> **Supplied entries**:
= = =
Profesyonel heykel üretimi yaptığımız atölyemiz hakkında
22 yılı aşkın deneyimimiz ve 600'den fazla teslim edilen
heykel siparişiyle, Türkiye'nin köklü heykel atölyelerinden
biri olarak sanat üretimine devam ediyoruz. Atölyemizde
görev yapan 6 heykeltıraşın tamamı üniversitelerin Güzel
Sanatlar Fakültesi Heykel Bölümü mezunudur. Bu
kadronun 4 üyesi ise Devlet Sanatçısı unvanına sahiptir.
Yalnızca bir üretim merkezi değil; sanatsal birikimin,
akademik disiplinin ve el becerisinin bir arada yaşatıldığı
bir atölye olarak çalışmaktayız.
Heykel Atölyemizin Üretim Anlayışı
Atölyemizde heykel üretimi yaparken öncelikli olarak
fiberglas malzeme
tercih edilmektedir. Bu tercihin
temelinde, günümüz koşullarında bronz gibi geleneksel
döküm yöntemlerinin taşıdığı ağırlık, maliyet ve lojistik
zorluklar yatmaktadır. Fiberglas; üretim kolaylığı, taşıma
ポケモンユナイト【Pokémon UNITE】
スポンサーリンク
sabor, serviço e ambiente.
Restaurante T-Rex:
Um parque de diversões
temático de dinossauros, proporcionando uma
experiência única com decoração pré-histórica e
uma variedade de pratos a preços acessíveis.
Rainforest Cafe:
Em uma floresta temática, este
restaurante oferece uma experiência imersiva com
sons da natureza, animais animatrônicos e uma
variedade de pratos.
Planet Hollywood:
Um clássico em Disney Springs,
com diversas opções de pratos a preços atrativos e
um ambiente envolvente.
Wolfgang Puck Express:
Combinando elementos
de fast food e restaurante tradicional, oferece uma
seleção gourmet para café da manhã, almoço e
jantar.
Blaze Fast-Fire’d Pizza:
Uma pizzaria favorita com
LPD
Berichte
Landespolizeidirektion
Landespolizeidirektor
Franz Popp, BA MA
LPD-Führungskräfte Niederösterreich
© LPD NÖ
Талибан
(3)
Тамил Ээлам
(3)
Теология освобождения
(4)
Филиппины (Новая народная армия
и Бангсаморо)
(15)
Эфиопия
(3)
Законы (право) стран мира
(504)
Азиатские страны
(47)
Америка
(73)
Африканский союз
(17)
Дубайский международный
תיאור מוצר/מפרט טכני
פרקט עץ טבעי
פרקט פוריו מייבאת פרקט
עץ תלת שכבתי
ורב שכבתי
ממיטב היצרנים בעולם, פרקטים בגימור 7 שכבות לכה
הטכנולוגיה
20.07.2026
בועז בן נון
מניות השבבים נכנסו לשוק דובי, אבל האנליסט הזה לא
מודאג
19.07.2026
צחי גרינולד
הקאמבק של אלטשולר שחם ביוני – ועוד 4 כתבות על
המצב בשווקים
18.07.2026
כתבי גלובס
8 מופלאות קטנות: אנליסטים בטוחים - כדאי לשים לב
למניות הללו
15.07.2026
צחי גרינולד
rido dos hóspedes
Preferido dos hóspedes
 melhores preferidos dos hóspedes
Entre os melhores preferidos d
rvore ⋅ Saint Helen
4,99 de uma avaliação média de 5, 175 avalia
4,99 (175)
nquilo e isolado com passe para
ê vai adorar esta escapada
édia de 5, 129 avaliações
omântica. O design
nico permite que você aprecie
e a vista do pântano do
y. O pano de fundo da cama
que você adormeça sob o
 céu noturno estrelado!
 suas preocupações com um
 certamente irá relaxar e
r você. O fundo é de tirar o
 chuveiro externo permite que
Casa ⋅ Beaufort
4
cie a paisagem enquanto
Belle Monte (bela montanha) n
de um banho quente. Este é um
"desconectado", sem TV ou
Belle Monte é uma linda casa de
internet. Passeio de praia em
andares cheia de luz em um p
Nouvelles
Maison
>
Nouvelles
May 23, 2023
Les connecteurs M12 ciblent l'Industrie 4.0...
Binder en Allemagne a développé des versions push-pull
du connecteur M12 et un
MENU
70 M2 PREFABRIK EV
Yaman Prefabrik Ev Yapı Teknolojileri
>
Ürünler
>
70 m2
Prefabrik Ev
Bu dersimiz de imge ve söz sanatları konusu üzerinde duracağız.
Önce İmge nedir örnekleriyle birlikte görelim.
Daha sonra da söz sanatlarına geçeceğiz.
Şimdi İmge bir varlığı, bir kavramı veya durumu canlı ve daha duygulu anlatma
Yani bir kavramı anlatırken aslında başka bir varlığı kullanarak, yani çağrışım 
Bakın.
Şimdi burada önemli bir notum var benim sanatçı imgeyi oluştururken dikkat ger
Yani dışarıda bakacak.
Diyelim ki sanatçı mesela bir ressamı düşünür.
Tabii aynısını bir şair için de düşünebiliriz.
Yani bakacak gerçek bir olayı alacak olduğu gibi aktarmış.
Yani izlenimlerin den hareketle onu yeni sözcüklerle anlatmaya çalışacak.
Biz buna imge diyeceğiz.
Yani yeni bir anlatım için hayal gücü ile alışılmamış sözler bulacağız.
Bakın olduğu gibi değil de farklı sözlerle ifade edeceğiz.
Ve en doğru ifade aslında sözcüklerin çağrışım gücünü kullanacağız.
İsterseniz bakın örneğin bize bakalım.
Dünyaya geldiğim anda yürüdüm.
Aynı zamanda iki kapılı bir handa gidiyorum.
= = =
> **Instructions to follow**: Copy the whole listing once more, exactly.

> **Solution to the exercise**:
Profesyonel heykel üretimi yaptığımız atölyemiz hakkında
22 yılı aşkın deneyimimiz ve 600'den fazla teslim edilen
heykel siparişiyle, Türkiye'nin köklü heykel atölyelerinden
biri olarak sanat üretimine devam ediyoruz. Atölyemizde
görev yapan 6 heykeltıraşın tamamı üniversitelerin Güzel
Sanatlar Fakültesi Heykel Bölümü mezunudur. Bu
kadronun 4 üyesi ise Devlet Sanatçısı unvanına sahiptir.
Yalnızca bir üretim merkezi değil; sanatsal birikimin,
akademik disiplinin ve el becerisinin bir arada yaşatıldığı
bir atölye olarak çalışmaktayız.
Heykel Atölyemizin Üretim Anlayışı
Atölyemizde heykel üretimi yaparken öncelikli olarak
fiberglas malzeme
tercih edilmektedir. Bu tercihin
temelinde, günümüz koşullarında bronz gibi geleneksel
döküm yöntemlerinin taşıdığı ağırlık, maliyet ve lojistik
zorluklar yatmaktadır. Fiberglas; üretim kolaylığı, taşıma
ポケモンユナイト【Pokémon UNITE】
スポンサーリンク
sabor, serviço e ambiente.
Restaurante T-Rex:
Um parque de diversões
temático de dinossauros, proporcionando uma
experiência única com decoração pré-histórica e
uma variedade de pratos a preços acessíveis.
Rainforest Cafe:
Em uma floresta temática, este
restaurante oferece uma experiência imersiva com
sons da natureza, animais animatrônicos e uma
variedade de pratos.
Planet Hollywood:
Um clássico em Disney Springs,
com diversas opções de pratos a preços atrativos e
um ambiente envolvente.
Wolfgang Puck Express:
Combinando elementos
de fast food e restaurante tradicional, oferece uma
seleção gourmet para café da manhã, almoço e
jantar.
Blaze Fast-Fire’d Pizza:
Uma pizzaria favorita com
LPD
Berichte
Landespolizeidirektion
Landespolizeidirektor
Franz Popp, BA MA
LPD-Führungskräfte Niederösterreich
© LPD NÖ
Талибан
(3)
Тамил Ээлам
(3)
Теология освобождения
(4)
Филиппины (Новая народная армия
и Бангсаморо)
(15)
Эфиопия
(3)
Законы (право) стран мира
(504)
Азиатские страны
(47)
Америка
(73)
Африканский союз
(17)
Дубайский международный
תיאור מוצר/מפרט טכני
פרקט עץ טבעי
פרקט פוריו מייבאת פרקט
עץ תלת שכבתי
ורב שכבתי
ממיטב היצרנים בעולם, פרקטים בגימור 7 שכבות לכה
הטכנולוגיה
20.07.2026
בועז בן נון
מניות השבבים נכנסו לשוק דובי, אבל האנליסט הזה לא
מודאג
19.07.2026
צחי גרינולד
הקאמבק של אלטשולר שחם ביוני – ועוד 4 כתבות על
המצב בשווקים
18.07.2026
כתבי גלובס
8 מופלאות קטנות: אנליסטים בטוחים - כדאי לשים לב
למניות הללו
15.07.2026
צחי גרינולד
rido dos hóspedes
Preferido dos hóspedes
 melhores preferidos dos hóspedes
Entre os melhores preferidos d
rvore ⋅ Saint Helen
4,99 de uma avaliação média de 5, 175 avalia
4,99 (175)
nquilo e isolado com passe para
ê vai adorar esta escapada
édia de 5, 129 avaliações
omântica. O design
nico permite que você aprecie
e a vista do pântano do
y. O pano de fundo da cama
que você adormeça sob o
 céu noturno estrelado!
 suas preocupações com um
 certamente irá relaxar e
r você. O fundo é de tirar o
 chuveiro externo permite que
Casa ⋅ Beaufort
4
cie a paisagem enquanto
Belle Monte (bela montanha) n
de um banho quente. Este é um
"desconectado", sem TV ou
Belle Monte é uma linda casa de
internet. Passeio de praia em
andares cheia de luz em um p
Nouvelles
Maison
>
Nouvelles
May 23, 2023
Les connecteurs M12 ciblent l'Industrie 4.0...
Binder en Allemagne a développé des versions push-pull
du connecteur M12 et un
MENU
70 M2 PREFABRIK EV
Yaman Prefabrik Ev Yapı Teknolojileri
>
Ürünler
>
70 m2
Prefabrik Ev
Bu dersimiz de imge ve söz sanatları konusu üzerinde duracağız.
Önce İmge nedir örnekleriyle birlikte görelim.
Daha sonra da söz sanatlarına geçeceğiz.
Şimdi İmge bir varlığı, bir kavramı veya durumu canlı ve daha duygulu anlatma
Yani bir kavramı anlatırken aslında başka bir varlığı kullanarak, yani çağrışım 
Bakın.
Şimdi burada önemli bir notum var benim sanatçı imgeyi oluştururken dikkat ger
Yani dışarıda bakacak.
Diyelim ki sanatçı mesela bir ressamı düşünür.
Tabii aynısını bir şair için de düşünebiliriz.
Yani bakacak gerçek bir olayı alacak olduğu gibi aktarmış.
Yani izlenimlerin den hareketle onu yeni sözcüklerle anlatmaya çalışacak.
Biz buna imge diyeceğiz.
Yani yeni bir anlatım için hayal gücü ile alışılmamış sözler bulacağız.
Bakın olduğu gibi değil de farklı sözlerle ifade edeceğiz.
Ve en doğru ifade aslında sözcüklerin çağrışım gücünü kullanacağız.
İsterseniz bakın örneğin bize bakalım.
Dünyaya geldiğim anda yürüdüm.
Aynı zamanda iki kapılı bir handa gidiyorum.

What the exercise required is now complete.